An exact copy of every entry is needed, without any of the pictures.

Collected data

- Opening Delimiter -

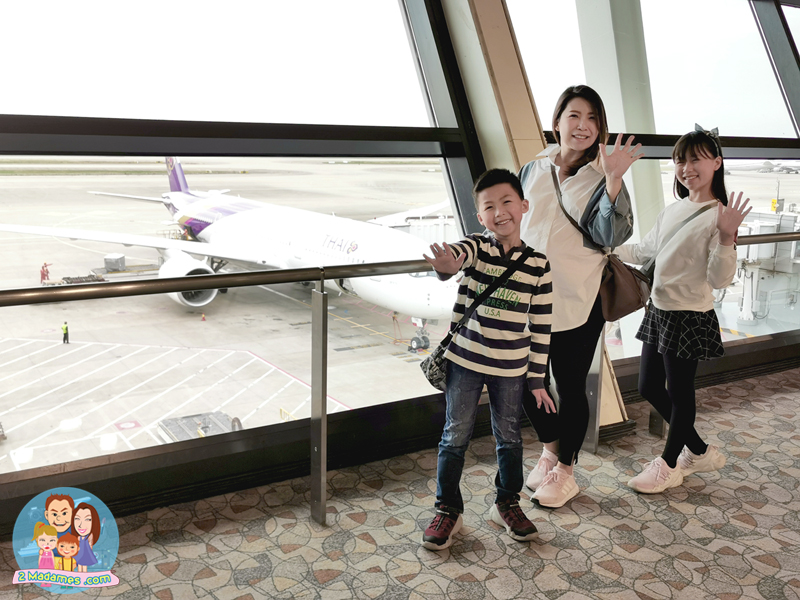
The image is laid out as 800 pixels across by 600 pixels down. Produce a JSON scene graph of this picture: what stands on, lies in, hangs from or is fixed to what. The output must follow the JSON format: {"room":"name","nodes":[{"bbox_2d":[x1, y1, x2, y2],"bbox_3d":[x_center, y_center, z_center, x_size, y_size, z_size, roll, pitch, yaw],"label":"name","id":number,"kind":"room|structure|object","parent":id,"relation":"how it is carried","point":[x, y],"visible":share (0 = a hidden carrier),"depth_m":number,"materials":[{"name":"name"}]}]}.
{"room":"lobby","nodes":[
{"label":"lobby","id":0,"kind":"room"},
{"bbox_2d":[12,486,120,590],"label":"logo","id":1,"kind":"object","parent":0,"point":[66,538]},
{"bbox_2d":[0,363,799,599],"bbox_3d":[1.417,1.088,1.429,8.103,0.151,5.044,-6,13,-33],"label":"carpeted floor","id":2,"kind":"structure","parent":0,"point":[562,552],"depth_m":2.68,"materials":[{"name":"carpet"}]},
{"bbox_2d":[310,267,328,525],"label":"railing post","id":3,"kind":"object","parent":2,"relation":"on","point":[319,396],"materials":[{"name":"grey metal"}]},
{"bbox_2d":[1,230,797,527],"bbox_3d":[0.349,0.288,3.083,6.023,1.144,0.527,-6,13,-33],"label":"railing","id":4,"kind":"object","parent":2,"relation":"on","point":[325,395],"visible":0.83,"depth_m":2.75,"materials":[{"name":"silver metal"}]},
{"bbox_2d":[415,165,558,549],"bbox_3d":[0.284,0.178,2.651,0.405,1.143,0.416,8,13,33],"label":"boy","id":5,"kind":"object","parent":2,"relation":"on","point":[501,284],"visible":0.99,"depth_m":2.57},
{"bbox_2d":[419,244,534,387],"bbox_3d":[0.263,0.071,2.731,0.370,0.408,0.177,-6,13,-33],"label":"crossbody bag","id":6,"kind":"object","parent":5,"relation":"hanging from","point":[439,380],"visible":0.73,"depth_m":2.68,"materials":[{"name":"black fabric"}]},
{"bbox_2d":[516,84,642,508],"bbox_3d":[0.658,-0.021,3.093,0.470,1.507,0.532,-6,13,-33],"label":"woman","id":7,"kind":"object","parent":2,"relation":"on","point":[547,209],"visible":0.84,"depth_m":2.98},
{"bbox_2d":[546,159,650,318],"bbox_3d":[0.785,-0.233,3.182,0.226,0.518,0.408,-6,13,-33],"label":"shoulder bag","id":8,"kind":"object","parent":7,"relation":"hanging from","point":[633,298],"visible":0.65,"depth_m":3.09,"materials":[{"name":"brown leather"}]},
{"bbox_2d":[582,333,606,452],"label":"railing post","id":9,"kind":"object","parent":2,"relation":"on","point":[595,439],"visible":0.41,"depth_m":3.62,"materials":[{"name":"silver metal"}]},
{"bbox_2d":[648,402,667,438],"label":"railing post","id":10,"kind":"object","parent":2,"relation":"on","point":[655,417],"visible":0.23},
{"bbox_2d":[615,123,753,493],"bbox_3d":[1.130,0.049,3.252,0.405,1.434,0.443,-6,13,-33],"label":"girl","id":11,"kind":"object","parent":2,"relation":"on","point":[674,303],"visible":0.95,"depth_m":3.18},
{"bbox_2d":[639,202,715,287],"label":"shoulder bag","id":12,"kind":"object","parent":11,"relation":"hanging from","point":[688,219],"visible":0.43,"depth_m":3.24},
{"bbox_2d":[0,0,799,532],"bbox_3d":[0.208,-0.825,3.580,8.148,3.061,0.294,-6,13,-33],"label":"window wall","id":13,"kind":"structure","parent":0,"point":[4,503],"depth_m":3.34,"materials":[{"name":"clear glass"}]},
{"bbox_2d":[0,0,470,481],"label":"window","id":14,"kind":"structure","parent":13,"relation":"in","point":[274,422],"depth_m":3.17,"materials":[{"name":"clear glass"}]},
{"bbox_2d":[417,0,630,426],"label":"pillar","id":15,"kind":"structure","parent":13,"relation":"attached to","point":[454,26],"depth_m":3.66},
{"bbox_2d":[503,0,799,364],"bbox_3d":[1.921,-1.001,4.920,3.253,2.669,0.165,-6,13,-33],"label":"window","id":16,"kind":"structure","parent":13,"relation":"in","point":[668,190],"depth_m":4.79,"materials":[{"name":"clear glass"}]},
{"label":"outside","id":17,"kind":"structure","parent":0,"visible":0},
{"bbox_2d":[1,159,799,477],"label":"tarmac","id":18,"kind":"structure","parent":17,"point":[247,357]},
{"bbox_2d":[40,262,51,283],"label":"person","id":19,"kind":"object","parent":18,"relation":"on","point":[45,264],"visible":0.79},
{"bbox_2d":[61,321,69,343],"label":"person","id":20,"kind":"object","parent":18,"relation":"on","point":[65,333],"visible":0.97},
{"bbox_2d":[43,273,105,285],"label":"baggage cart","id":21,"kind":"object","parent":18,"relation":"on","point":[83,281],"visible":0.58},
{"bbox_2d":[104,253,125,271],"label":"box","id":22,"kind":"object","parent":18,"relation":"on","point":[121,261],"visible":0.9,"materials":[{"name":"grey metal"}]},
{"bbox_2d":[158,411,243,441],"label":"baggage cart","id":23,"kind":"object","parent":18,"relation":"on","point":[187,417],"visible":0.51,"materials":[{"name":"grey metal"}]},
{"bbox_2d":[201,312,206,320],"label":"traffic cone","id":24,"kind":"object","parent":18,"relation":"on","point":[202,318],"visible":0.97,"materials":[{"name":"orange"}]},
{"bbox_2d":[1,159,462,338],"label":"airplane","id":25,"kind":"object","parent":18,"relation":"on","point":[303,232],"visible":0.7,"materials":[{"name":"white metal"}]},
{"bbox_2d":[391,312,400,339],"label":"person","id":26,"kind":"object","parent":18,"relation":"on","point":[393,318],"visible":0.87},
{"bbox_2d":[751,160,799,173],"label":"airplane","id":27,"kind":"object","parent":18,"relation":"on","point":[767,167],"visible":0.69,"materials":[{"name":"white"}]},
{"bbox_2d":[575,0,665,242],"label":"column","id":28,"kind":"structure","parent":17,"point":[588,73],"depth_m":6.71,"materials":[{"name":"grey paint"}]},
{"label":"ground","id":29,"kind":"structure","parent":17,"visible":0},
{"bbox_2d":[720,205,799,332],"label":"equipment","id":30,"kind":"object","parent":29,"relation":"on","point":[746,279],"visible":0.5,"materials":[{"name":"metal"}]}
]}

- Closing Delimiter -

### RESPONSE AREA
The image is laid out as 800 pixels across by 600 pixels down. Produce a JSON scene graph of this picture: what stands on, lies in, hangs from or is fixed to what. The output must follow the JSON format: {"room":"name","nodes":[{"bbox_2d":[x1, y1, x2, y2],"bbox_3d":[x_center, y_center, z_center, x_size, y_size, z_size, roll, pitch, yaw],"label":"name","id":number,"kind":"room|structure|object","parent":id,"relation":"how it is carried","point":[x, y],"visible":share (0 = a hidden carrier),"depth_m":number,"materials":[{"name":"name"}]}]}.
{"room":"lobby","nodes":[
{"label":"lobby","id":0,"kind":"room"},
{"bbox_2d":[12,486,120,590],"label":"logo","id":1,"kind":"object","parent":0,"point":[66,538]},
{"bbox_2d":[0,363,799,599],"bbox_3d":[1.417,1.088,1.429,8.103,0.151,5.044,-6,13,-33],"label":"carpeted floor","id":2,"kind":"structure","parent":0,"point":[562,552],"depth_m":2.68,"materials":[{"name":"carpet"}]},
{"bbox_2d":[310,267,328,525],"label":"railing post","id":3,"kind":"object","parent":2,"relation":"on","point":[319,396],"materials":[{"name":"grey metal"}]},
{"bbox_2d":[1,230,797,527],"bbox_3d":[0.349,0.288,3.083,6.023,1.144,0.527,-6,13,-33],"label":"railing","id":4,"kind":"object","parent":2,"relation":"on","point":[325,395],"visible":0.83,"depth_m":2.75,"materials":[{"name":"silver metal"}]},
{"bbox_2d":[415,165,558,549],"bbox_3d":[0.284,0.178,2.651,0.405,1.143,0.416,8,13,33],"label":"boy","id":5,"kind":"object","parent":2,"relation":"on","point":[501,284],"visible":0.99,"depth_m":2.57},
{"bbox_2d":[419,244,534,387],"bbox_3d":[0.263,0.071,2.731,0.370,0.408,0.177,-6,13,-33],"label":"crossbody bag","id":6,"kind":"object","parent":5,"relation":"hanging from","point":[439,380],"visible":0.73,"depth_m":2.68,"materials":[{"name":"black fabric"}]},
{"bbox_2d":[516,84,642,508],"bbox_3d":[0.658,-0.021,3.093,0.470,1.507,0.532,-6,13,-33],"label":"woman","id":7,"kind":"object","parent":2,"relation":"on","point":[547,209],"visible":0.84,"depth_m":2.98},
{"bbox_2d":[546,159,650,318],"bbox_3d":[0.785,-0.233,3.182,0.226,0.518,0.408,-6,13,-33],"label":"shoulder bag","id":8,"kind":"object","parent":7,"relation":"hanging from","point":[633,298],"visible":0.65,"depth_m":3.09,"materials":[{"name":"brown leather"}]},
{"bbox_2d":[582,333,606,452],"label":"railing post","id":9,"kind":"object","parent":2,"relation":"on","point":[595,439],"visible":0.41,"depth_m":3.62,"materials":[{"name":"silver metal"}]},
{"bbox_2d":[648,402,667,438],"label":"railing post","id":10,"kind":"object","parent":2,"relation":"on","point":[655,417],"visible":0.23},
{"bbox_2d":[615,123,753,493],"bbox_3d":[1.130,0.049,3.252,0.405,1.434,0.443,-6,13,-33],"label":"girl","id":11,"kind":"object","parent":2,"relation":"on","point":[674,303],"visible":0.95,"depth_m":3.18},
{"bbox_2d":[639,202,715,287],"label":"shoulder bag","id":12,"kind":"object","parent":11,"relation":"hanging from","point":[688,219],"visible":0.43,"depth_m":3.24},
{"bbox_2d":[0,0,799,532],"bbox_3d":[0.208,-0.825,3.580,8.148,3.061,0.294,-6,13,-33],"label":"window wall","id":13,"kind":"structure","parent":0,"point":[4,503],"depth_m":3.34,"materials":[{"name":"clear glass"}]},
{"bbox_2d":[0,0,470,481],"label":"window","id":14,"kind":"structure","parent":13,"relation":"in","point":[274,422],"depth_m":3.17,"materials":[{"name":"clear glass"}]},
{"bbox_2d":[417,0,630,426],"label":"pillar","id":15,"kind":"structure","parent":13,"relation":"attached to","point":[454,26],"depth_m":3.66},
{"bbox_2d":[503,0,799,364],"bbox_3d":[1.921,-1.001,4.920,3.253,2.669,0.165,-6,13,-33],"label":"window","id":16,"kind":"structure","parent":13,"relation":"in","point":[668,190],"depth_m":4.79,"materials":[{"name":"clear glass"}]},
{"label":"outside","id":17,"kind":"structure","parent":0,"visible":0},
{"bbox_2d":[1,159,799,477],"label":"tarmac","id":18,"kind":"structure","parent":17,"point":[247,357]},
{"bbox_2d":[40,262,51,283],"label":"person","id":19,"kind":"object","parent":18,"relation":"on","point":[45,264],"visible":0.79},
{"bbox_2d":[61,321,69,343],"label":"person","id":20,"kind":"object","parent":18,"relation":"on","point":[65,333],"visible":0.97},
{"bbox_2d":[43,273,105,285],"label":"baggage cart","id":21,"kind":"object","parent":18,"relation":"on","point":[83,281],"visible":0.58},
{"bbox_2d":[104,253,125,271],"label":"box","id":22,"kind":"object","parent":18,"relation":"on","point":[121,261],"visible":0.9,"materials":[{"name":"grey metal"}]},
{"bbox_2d":[158,411,243,441],"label":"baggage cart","id":23,"kind":"object","parent":18,"relation":"on","point":[187,417],"visible":0.51,"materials":[{"name":"grey metal"}]},
{"bbox_2d":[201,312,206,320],"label":"traffic cone","id":24,"kind":"object","parent":18,"relation":"on","point":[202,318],"visible":0.97,"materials":[{"name":"orange"}]},
{"bbox_2d":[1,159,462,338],"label":"airplane","id":25,"kind":"object","parent":18,"relation":"on","point":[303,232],"visible":0.7,"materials":[{"name":"white metal"}]},
{"bbox_2d":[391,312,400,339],"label":"person","id":26,"kind":"object","parent":18,"relation":"on","point":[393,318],"visible":0.87},
{"bbox_2d":[751,160,799,173],"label":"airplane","id":27,"kind":"object","parent":18,"relation":"on","point":[767,167],"visible":0.69,"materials":[{"name":"white"}]},
{"bbox_2d":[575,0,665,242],"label":"column","id":28,"kind":"structure","parent":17,"point":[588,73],"depth_m":6.71,"materials":[{"name":"grey paint"}]},
{"label":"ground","id":29,"kind":"structure","parent":17,"visible":0},
{"bbox_2d":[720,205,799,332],"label":"equipment","id":30,"kind":"object","parent":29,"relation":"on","point":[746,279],"visible":0.5,"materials":[{"name":"metal"}]}
]}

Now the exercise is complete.